Responding to Reviews: The Good, The Bad, The Ugly - BRUX DENTAL MARKETING

Responding to Reviews: The Good, The Bad, The Ugly

Hopefully, you’ve read our previous blog on how to generate more positive review for your dental practice.

So now what to do with all these awesome reviews? And how do you deal with the not-so-awesome ones? Have no fear, Brux Dental Marketing is here with a wealth of experience and suggestions to lead you down the path to success.

Managing and responding to positive reviews is pretty straightforward; the short version is you need to do something to acknowledge the review. Most businesses choose to reply to the positive review within Google, which is a great start. The copy of these replies can be similar, but we would strongly dissuade you from doing a simple copy and paste of the same response to every review.

The sentiment should thank the patient for taking the time to leave the review, letting them know the staff loves reading reviews like this and loves seeing patients just like them, and also intimating that you work very hard to have a practice that your patients enjoy.

Eliminate “no problem, it’s what we do” from your vernacular. Don’t short sell yourself in responding to reviews and compliments, both inside of your office and out!

If you want to take it a step further, consider making a reminder in your appointment book during the patients’ next visit to thank them for submitting a review. This stuff goes a long way and also gives you a layup of an opportunity to ask the patient to refer in their friends and family.

That conversation is as easy as something like this: “Mrs. Smith, thank you so much for your kind review after your last visit. We love patients like you. If you have any friends or family that are looking for a dentist, we would love to help with their dental care.”

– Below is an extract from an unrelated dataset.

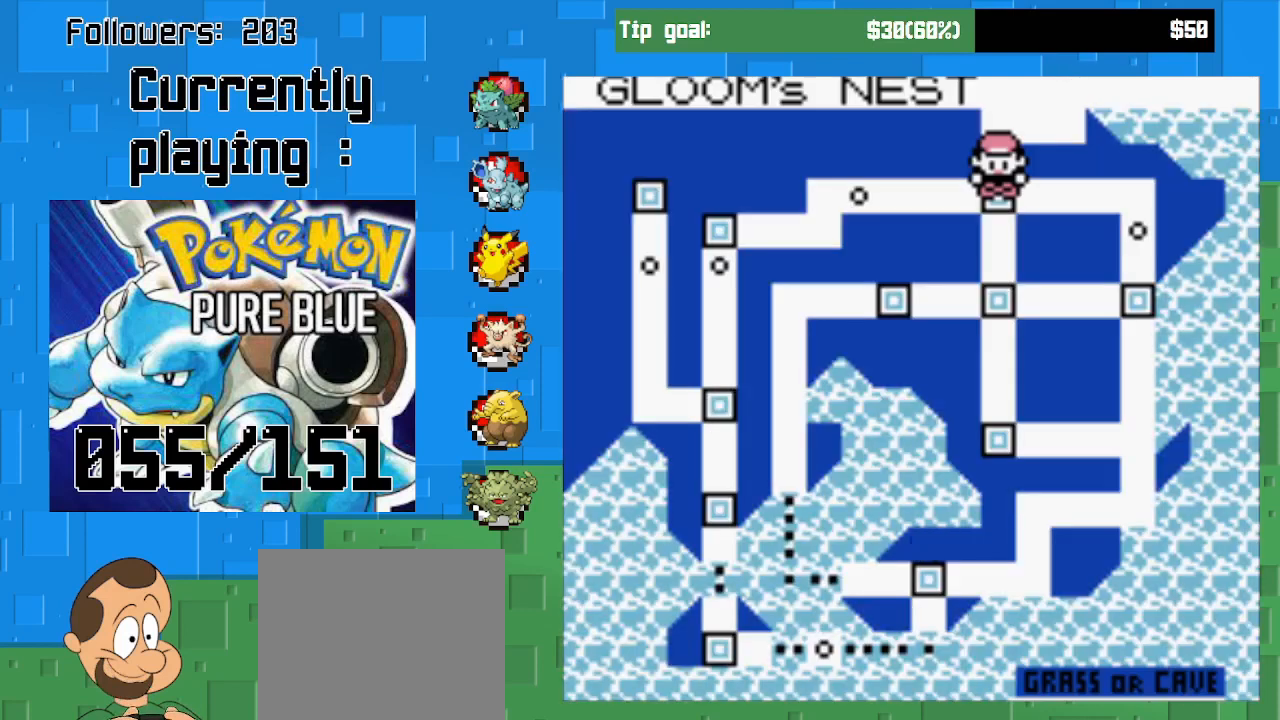
{"buttons": [], "left_stick": "center", "right_stick": "center", "events": []}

Now how do you handle the bad reviews. Well, hopefully, if you’ve implemented our email campaign that we laid out in our previous blog, the bad reviews are few and far between. But a few will still slip through every once in a while, and that’s okay. People don’t expect all positive reviews, hopefully, you have a lot more positive than negative.

When a negative review comes in, you should go back to your chart notes for the patient, look over anything you need to know from their last visit, and decide what, if any, fault your practice had in the matter.

Stuff happens and sometimes even the best dental practice has a bad day, whether that be running late, not being able to complete a root canal due to a loopy root, or a staff member who wasn’t having the best day.

Whether you had any fault in the matter or not, your response online should be the same; you need to acknowledge their feedback (patients like to feel heard) and attempt to take the conversation offline. Taking it offline is necessary for no less than two reasons.

First, we don’t want a situation to spiral into a thread of comments from the patient getting upset with your response. We’ve seen this happen with businesses on Facebook who reply to customer feedback and it literally turns into a train wreck with every response.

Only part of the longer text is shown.